By Simon Pitman, 11-Aug-2005

Related topics: Financial & Industry

Swiss fragrance and flavours giant Givaudan says that its performance for the first six months of the year was hit by a down turn in its flavours division in both the European and North American markets.

For the first six months the company reported sales of CHF 1.368 billion (€880m), which was a fall of 2.2 per cent compared to the CHF1.399 billion the company recorded for the first six months of 2004.

Givaudan said that on a local currency basis, it had maintained sales at around the same level as the previous year, indicating that the continued weakness of the Swiss currency against global currencies had impacted the bottom line.

 

Although gross profit increased by 1 per cent, net profit fell from CHF228 million to CHF208, a drop of almost 9 per cent on the previous year. The company said that this result was affected by higher net financial expenses.

 

Operating profit came in at CHF282 million, representing a fall of 1.7 per cent compared to CHF287 million the previous year.

 

Breaking the figures down, there was a marked difference between the performance of the company's fragrance and flavours divisions - the latter being hit by tough conditions industry-wide.

 

Fragrance sales, which account for approximately 40 per cent of the group's total sales, grew 2 per cent in local currencies, while sales in local currency remained at last year's levels. There was continued growth in consumer products, whereas fine fragrances was affected by tough competition.

 

For fragrance ingredients, specialties showed strong growth, whereas commodity sales decreased, something that the company said was in line with its strategy for future growth.

 

In the larger flavours division, sales declined by 3.8 per cent and 1.6 per cent in local currencies.
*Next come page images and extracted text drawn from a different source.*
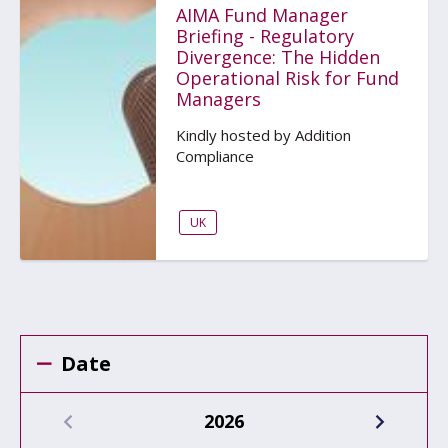
AIMA Fund Manager
Briefing - Regulatory
Divergence: The Hidden
Operational Risk for Fund
Managers
Kindly hosted by Addition
Compliance
UK
Date
2026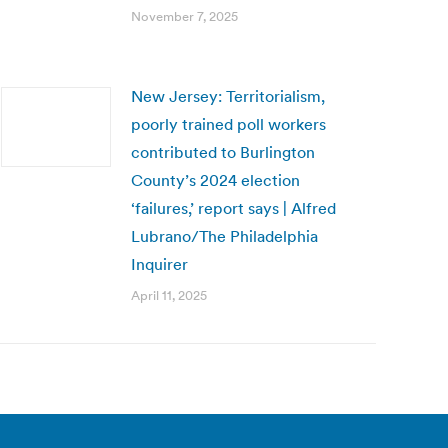
November 7, 2025
New Jersey: Territorialism,
poorly trained poll workers
contributed to Burlington
County’s 2024 election
‘failures,’ report says | Alfred
Lubrano/The Philadelphia
Inquirer
April 11, 2025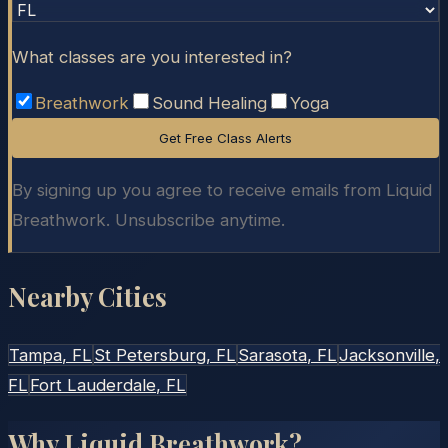
What classes are you interested in?
Breathwork
Sound Healing
Yoga
Get Free Class Alerts
By signing up you agree to receive emails from Liquid
Breathwork. Unsubscribe anytime.
Nearby Cities
Tampa
, FL
St Petersburg
, FL
Sarasota
, FL
Jacksonville
,
FL
Fort Lauderdale
, FL
Why Liquid Breathwork?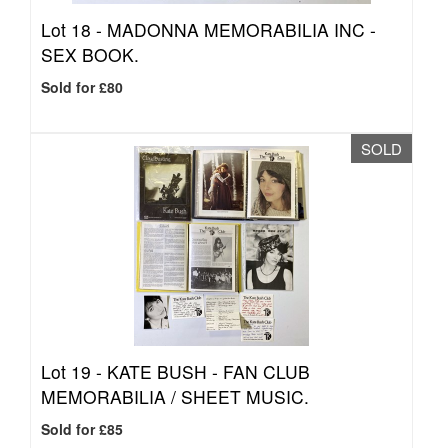
Lot 18 -
MADONNA MEMORABILIA INC -
SEX BOOK.
Sold for £80
SOLD
Lot 19 -
KATE BUSH - FAN CLUB
MEMORABILIA / SHEET MUSIC.
Sold for £85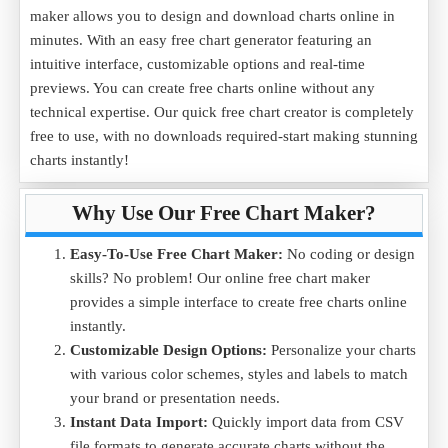
maker allows you to design and download charts online in
minutes. With an easy free chart generator featuring an
intuitive interface, customizable options and real-time
previews. You can create free charts online without any
technical expertise. Our quick free chart creator is completely
free to use, with no downloads required-start making stunning
charts instantly!
Why Use Our Free Chart Maker?
Easy-To-Use Free Chart Maker:
No coding or design
skills? No problem! Our online free chart maker
provides a simple interface to create free charts online
instantly.
Customizable Design Options:
Personalize your charts
with various color schemes, styles and labels to match
your brand or presentation needs.
Instant Data Import:
Quickly import data from CSV
file formats to generate accurate charts without the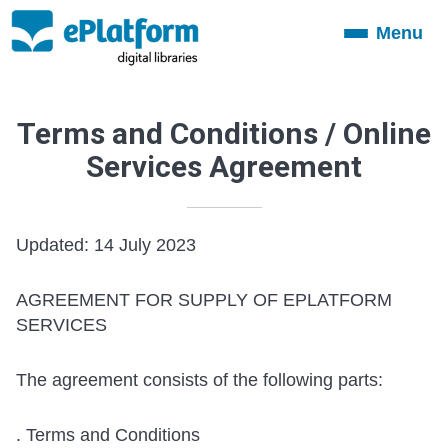
Menu
Toggle
navigation
Terms and Conditions / Online
Services Agreement
Updated: 14 July 2023
AGREEMENT FOR SUPPLY OF EPLATFORM
SERVICES
The agreement consists of the following parts:
. Terms and Conditions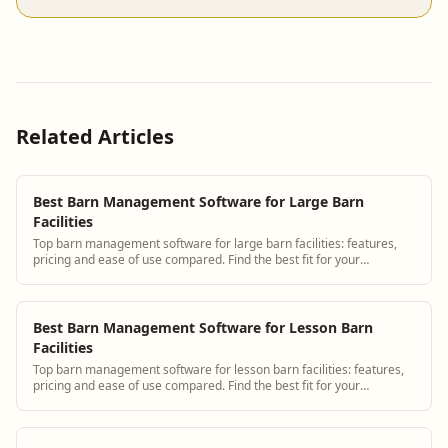
Related Articles
Best Barn Management Software for Large Barn
Facilities
Top barn management software for large barn facilities: features,
pricing and ease of use compared. Find the best fit for your
operation.
Best Barn Management Software for Lesson Barn
Facilities
Top barn management software for lesson barn facilities: features,
pricing and ease of use compared. Find the best fit for your
operation.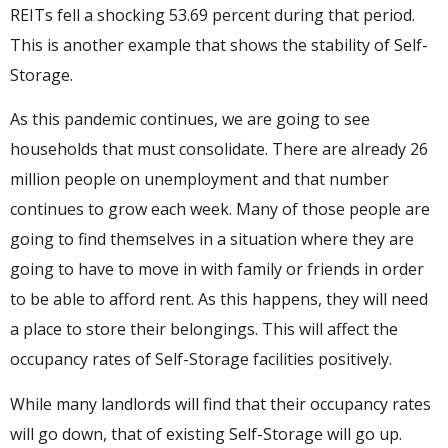
REITs fell a shocking 53.69 percent during that period.
This is another example that shows the stability of Self-
Storage.
As this pandemic continues, we are going to see
households that must consolidate. There are already 26
million people on unemployment and that number
continues to grow each week. Many of those people are
going to find themselves in a situation where they are
going to have to move in with family or friends in order
to be able to afford rent. As this happens, they will need
a place to store their belongings. This will affect the
occupancy rates of Self-Storage facilities positively.
While many landlords will find that their occupancy rates
will go down, that of existing Self-Storage will go up.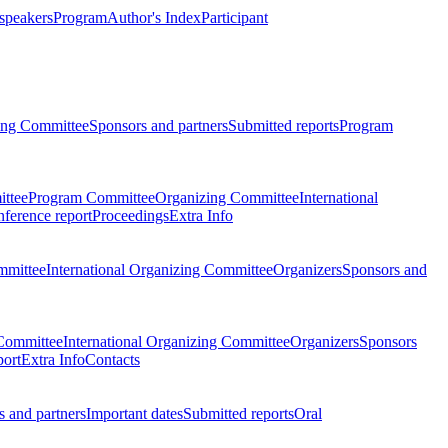
 speakers
Program
Author's Index
Participant
zing Committee
Sponsors and partners
Submitted reports
Program
ttee
Program Committee
Organizing Committee
International
ference report
Proceedings
Extra Info
mmittee
International Organizing Committee
Organizers
Sponsors and
Committee
International Organizing Committee
Organizers
Sponsors
port
Extra Info
Contacts
 and partners
Important dates
Submitted reports
Oral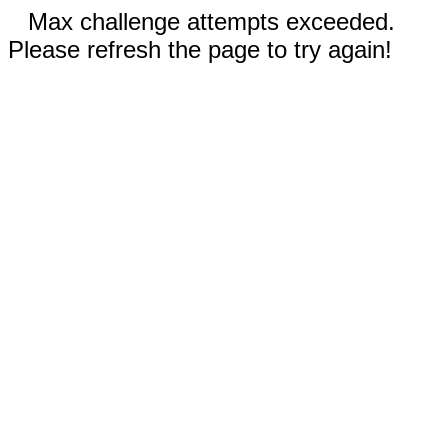
Max challenge attempts exceeded.
Please refresh the page to try again!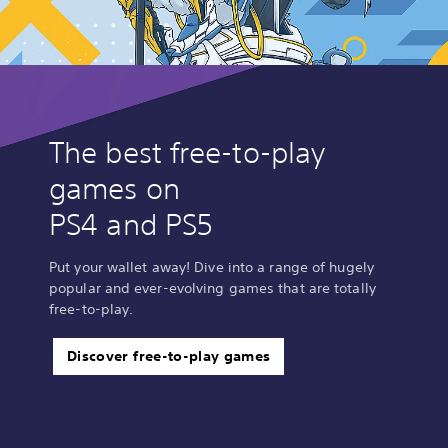
The best free-to-play
games on
PS4 and PS5
Put your wallet away! Dive into a range of hugely
popular and ever-evolving games that are totally
free-to-play.
Discover free-to-play games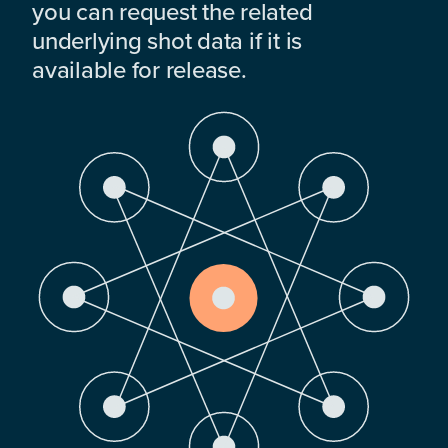
you can request the related
underlying shot data if it is
available for release.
The company said that here sales for had been affected by its strategy to rationalise low margin flavour ingredients and by the lower market prices for vanilla and citrus that have hit the industry world-wide.

 

For the six month period the performance in both the European and North America flavour markets was down on last year, affected mainly by the tough market conditions, but the performance in the developing markets was positive.

 

However, the company did point out that things were looking more positive in the second quarter, when all of its regional markets recorded growth, bucking the downward trend shown in the first quarter.

 

Looking ahead to the full year, Givaudan said it would continue to focus on profitable organic growth and its expertise in sensory innovation, with an emphasis on balancing tight costs control measure with investments in efficiency improvements and high growth areas.

 

The intensely competitive market for flavours has, historically, been dominated by suppliers from the US, Japan and western Europe - in particular, France, the UK, Germany and Switzerland.

 

But if the climate is already tough, evident in Givaudan's results, it is likely to get tougher: a recent report from Freedonia warns that by 2008, the traditional flavour production areas will lose market share to developing areas of the world, as the product range and demand expands.

 

In 2003, the US and western Europe had a 23 and 21 per cent share of the market respectively, compared to Asia Pacific with about 30 per cent.

 

Givaudan continues to lead the flavours industry with an estimated 13.5 per cent slice of the market in 2003, followed by US International Flavours & Fragrances that has an 11.7 per cent share. Firmenich, equity-owned Symrise and ICI-owned flavours company Quest International are slated to have about 9.8, 9 and 6.1 per cent of the market respectively.